### What is required
Extend the study summary below on treating chronic forearm bone infection, starting right after its last sentence.
***** Exercise text
Methods: Eleven male patients (mean age 41 years) with post-traumatic segmental chronic osteomyelitis were reviewed. There were 6 radii and 5 ulnas; the mean post-debridement defect was 7.7cm (range 5–11cm). The first stage involved wide excision and metalwork removal, followed by application of a spanning external fixator to restore distal radio-ulnar congruency. Gradual distraction was needed in some cases with long standing subluxation. ‘Dead-space’ management used gentamicin beads or gentamicin-loaded calcium sulphate, supplemented with systemic antibiotics according to tissue culture results.

A second stage reconstruction was performed after 4–6 weeks, using a free vascularised fibular graft, fixed using internal and/or external fixation.

Results: The mean follow-up period was 42.4 months. There was no recurrence of infection and union occurred at both graft-host junctions in all patients. The mean period to radiographic bone union was 4.4 months (range 4–6 months).
**********
***** Provided records
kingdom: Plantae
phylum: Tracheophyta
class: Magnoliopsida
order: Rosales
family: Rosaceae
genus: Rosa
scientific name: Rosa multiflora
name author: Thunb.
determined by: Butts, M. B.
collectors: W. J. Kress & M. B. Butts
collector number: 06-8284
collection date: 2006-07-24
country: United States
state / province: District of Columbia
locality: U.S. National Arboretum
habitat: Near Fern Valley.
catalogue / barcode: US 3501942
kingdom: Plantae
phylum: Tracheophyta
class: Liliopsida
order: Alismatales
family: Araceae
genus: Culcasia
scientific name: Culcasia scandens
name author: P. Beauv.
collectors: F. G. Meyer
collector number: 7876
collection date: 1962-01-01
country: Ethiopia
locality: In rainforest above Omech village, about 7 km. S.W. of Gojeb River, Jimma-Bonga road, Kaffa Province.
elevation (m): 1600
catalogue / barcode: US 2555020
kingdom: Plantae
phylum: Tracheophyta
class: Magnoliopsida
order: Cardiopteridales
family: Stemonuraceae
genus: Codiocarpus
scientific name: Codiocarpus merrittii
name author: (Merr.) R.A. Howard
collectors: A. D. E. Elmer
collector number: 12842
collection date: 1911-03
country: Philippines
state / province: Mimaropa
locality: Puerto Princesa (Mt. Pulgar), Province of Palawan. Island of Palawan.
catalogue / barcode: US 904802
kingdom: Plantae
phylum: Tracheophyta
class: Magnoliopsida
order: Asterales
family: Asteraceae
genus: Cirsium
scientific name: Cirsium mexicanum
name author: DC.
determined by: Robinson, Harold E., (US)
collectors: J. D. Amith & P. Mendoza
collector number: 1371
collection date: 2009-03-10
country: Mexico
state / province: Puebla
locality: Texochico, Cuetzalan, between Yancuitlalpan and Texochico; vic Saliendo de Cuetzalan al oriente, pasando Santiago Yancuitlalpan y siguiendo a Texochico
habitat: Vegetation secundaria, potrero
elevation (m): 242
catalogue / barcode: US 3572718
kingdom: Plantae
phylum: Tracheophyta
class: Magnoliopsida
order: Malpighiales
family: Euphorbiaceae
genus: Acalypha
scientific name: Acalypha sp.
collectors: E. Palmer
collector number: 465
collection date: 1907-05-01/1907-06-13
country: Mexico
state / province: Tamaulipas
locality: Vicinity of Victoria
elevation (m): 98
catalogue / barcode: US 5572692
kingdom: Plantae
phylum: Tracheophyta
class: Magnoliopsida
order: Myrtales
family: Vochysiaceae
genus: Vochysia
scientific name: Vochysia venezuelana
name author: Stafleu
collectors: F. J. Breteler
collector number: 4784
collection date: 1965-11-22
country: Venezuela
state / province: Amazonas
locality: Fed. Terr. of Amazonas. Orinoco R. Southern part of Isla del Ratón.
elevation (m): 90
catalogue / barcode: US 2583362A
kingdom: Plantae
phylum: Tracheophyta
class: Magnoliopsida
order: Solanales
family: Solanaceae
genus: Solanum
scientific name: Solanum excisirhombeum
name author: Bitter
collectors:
**********
### Task output
Patients gained an average of 46° forearm rotation (range 0–105°) with wrist or elbow motion significantly improved in 3 patients. At last review, all patients had a pain-free stable forearm with unhindered hand functions of grasp, hook and pinch. SF-36 assessment showed varied results, although mean values for the physical components of the survey were lower than general population values, while mental/emotional scores were as good.

Conclusions: Staged reconstruction, as described, is a suitable treatment strategy for this challenging problem and produces a good functional outcome.